I need to know the real way to do this. BING AI and ChatGPT keep giving me different solutions, and only this last one works. Or seems to work.
I was amused that the BING AI suggested using DEF FN to create this function on a BASIC without LN.
DEF FNLN(x) =LOG(x) / LOG(2.71828)
Changing the X to uppercase allows this to work on the CoCo. The results are close — are they close enough? Would more decimal places in the LOG value help?
Where are the math people?
For anyone not aware, mathematically you can find the base B logarithm of X by using LOG(X)/LOG(B) where it doesn’t matter what base those two LOGs are in as long as it’s the same for both. (So natural log, bast 10 log, base PI log, whatever.)
The LOG function is usually implemented with a taylor series of some kind and depending on the value being calculated, has more or less error in the result. Then add in the division of two values with some amount of error and the resulting error gets larger. More digits for the value of e should help, but even better would be to look up the correct value of LN(e) and put that in to 9 or so significant digits since that is just a constant.
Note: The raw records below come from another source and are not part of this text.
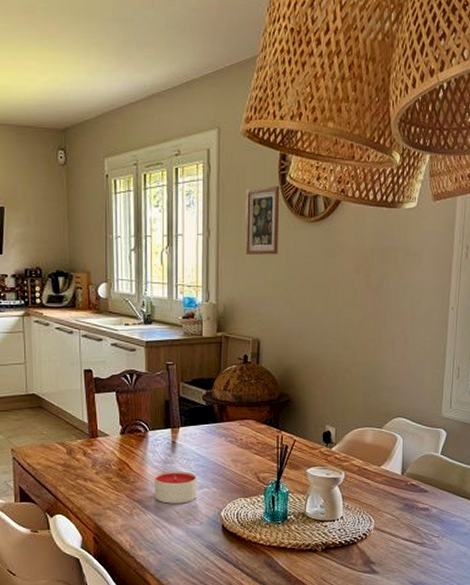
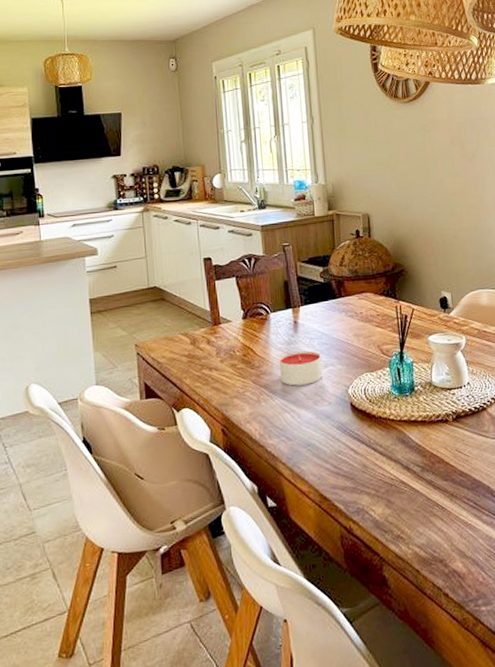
picture frame: present [245,185,280,255] -> none [343,73,378,137]

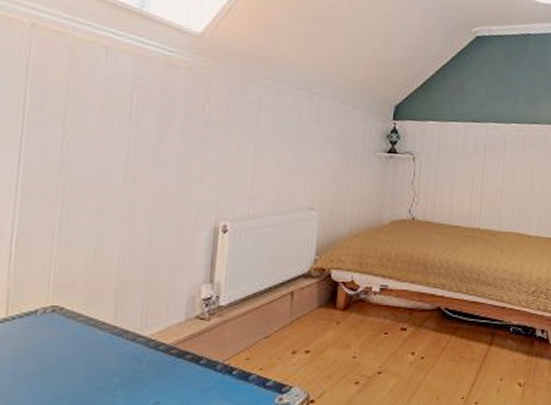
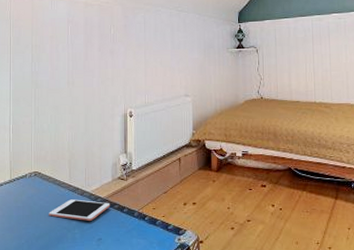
cell phone: none [72,347,180,378] -> present [49,199,111,221]

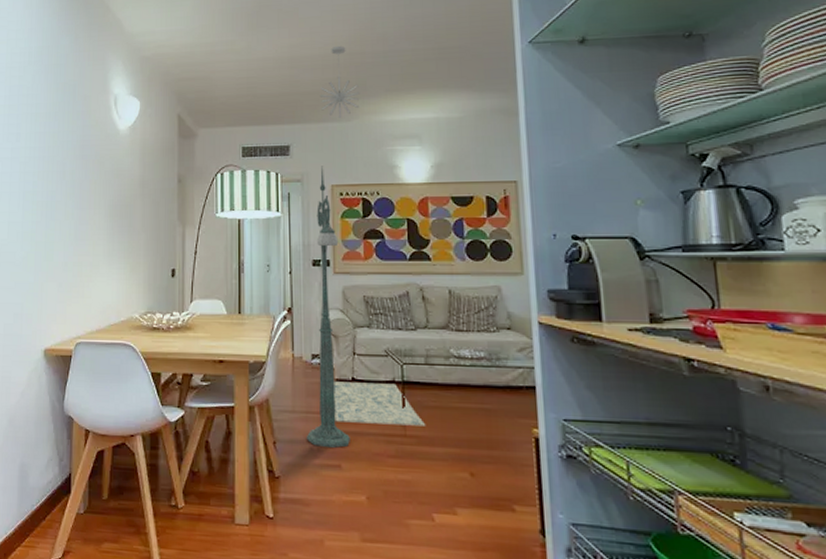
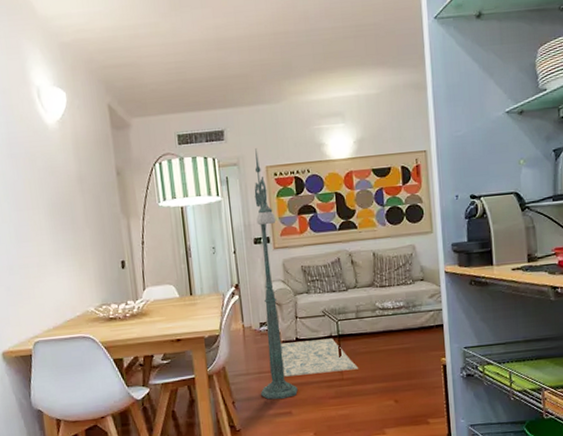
pendant light: present [319,45,360,118] -> none [248,25,286,100]

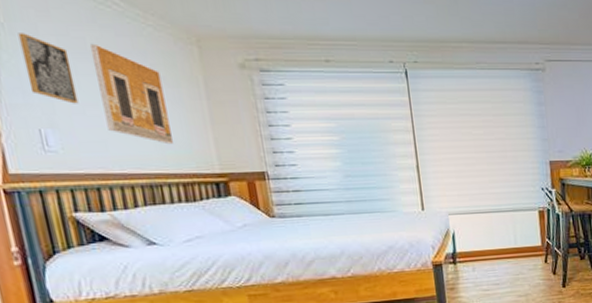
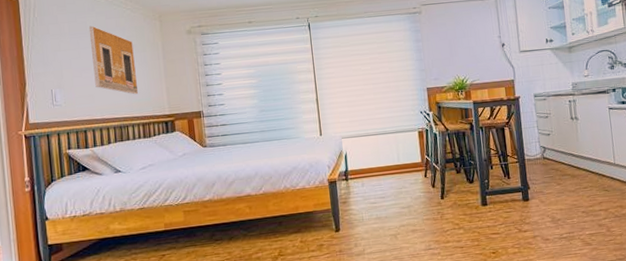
wall art: present [18,33,79,104] -> none [45,23,78,70]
Basically, if you remove one LOG calculation, you remove a source of error and also speed up the calculation.
Whatever you do, you should expect the lowest order digits to be off by some amount after the division due to the nature of floating point calculation.
If you’re doing the calculation a lot, this would indeed be a good use case for DEF FN.
Yes, this is even covered in Getting Started with Extended Color BASIC, on page 176.
They are close enough. You could try using 2.7182818284 but at a certain point, adding digits won’t help.
This will drive you crazy, because the LOG function on the CoCo is LN on the BBC.
The CoCo doesn’t have the BBC LOG function.
On the bbc, these two are equivalent:
PRINT LOG(123)
PRINT LN(123)/LN(10)
Because BBC LN is CoCo LOG you would want two user defined functions, defined in terms of CoCo LOG. Something like:
DEF FN BBCLN(X)=LOG(X)
DEF FN BBCLOG(X)=LOG(X)/LOG(10)
And in the code you are porting, replace the bbc functions with the user-defined functions. Otherwise keeping track of LN vs LOG vs LOG will make you crazy.
But I assume function names can’t be six characters long….
–jmurphy
Well, poo. This is all so far beyond my limited mental capabilities. Thank you for this information. This stuff comes easy for so many folks, but I struggle. I think Barbie was right!
Looks like there is on instance of LN in the BBC code, so that should be okay to change to LOG for CoCo.
Oh, yep, the BBC code only uses LN once and doesn’t use LOG at all.
So, yes, just using the native CoCo LOG should be the simplest approach (until 3 years later when you try go back the other way!)
–jmurphy
So … do you understand how this actually works?!
Understand the program? No, sorry.
Understand the individual commands? Mostly.
I had a BBC emu and a CoCo emu open side by side.
And the BBC docs and the CoCo docs open side by side.
I just tested RND and LN/LOG, etc side by side with one liners until I understood the difference between the BBC and the CoCo.
–jmurphy
Nicely done. I found an online BBC Emulator and a manual and tested their RND, and looked up what LN is. I never looked up what the CoCo’s LOG was, just ass-u-me’d LOG was LOG. #fail
Instead of implementing LN(X) = LOG(X) / LOG (2.71828183)
(where E has been rounded to 9 significant digits because that is the actual number of digits handled in the 5-byte COCO floating point implementation), a fastest solution is to precalculate the denominator and MULTIPLY by its reciprocal instead (multiplication is usually faster than division).
So: LN(X) = LOG(X) * 2.30258509
Again with the special constant rounded to 9 significant digits.
Very nice!
In this case, it turns out the LN in the BBC is the LOG in the CoCo so no conversion is needed. But man, every little bit of speed will help with all the math this thing is doing.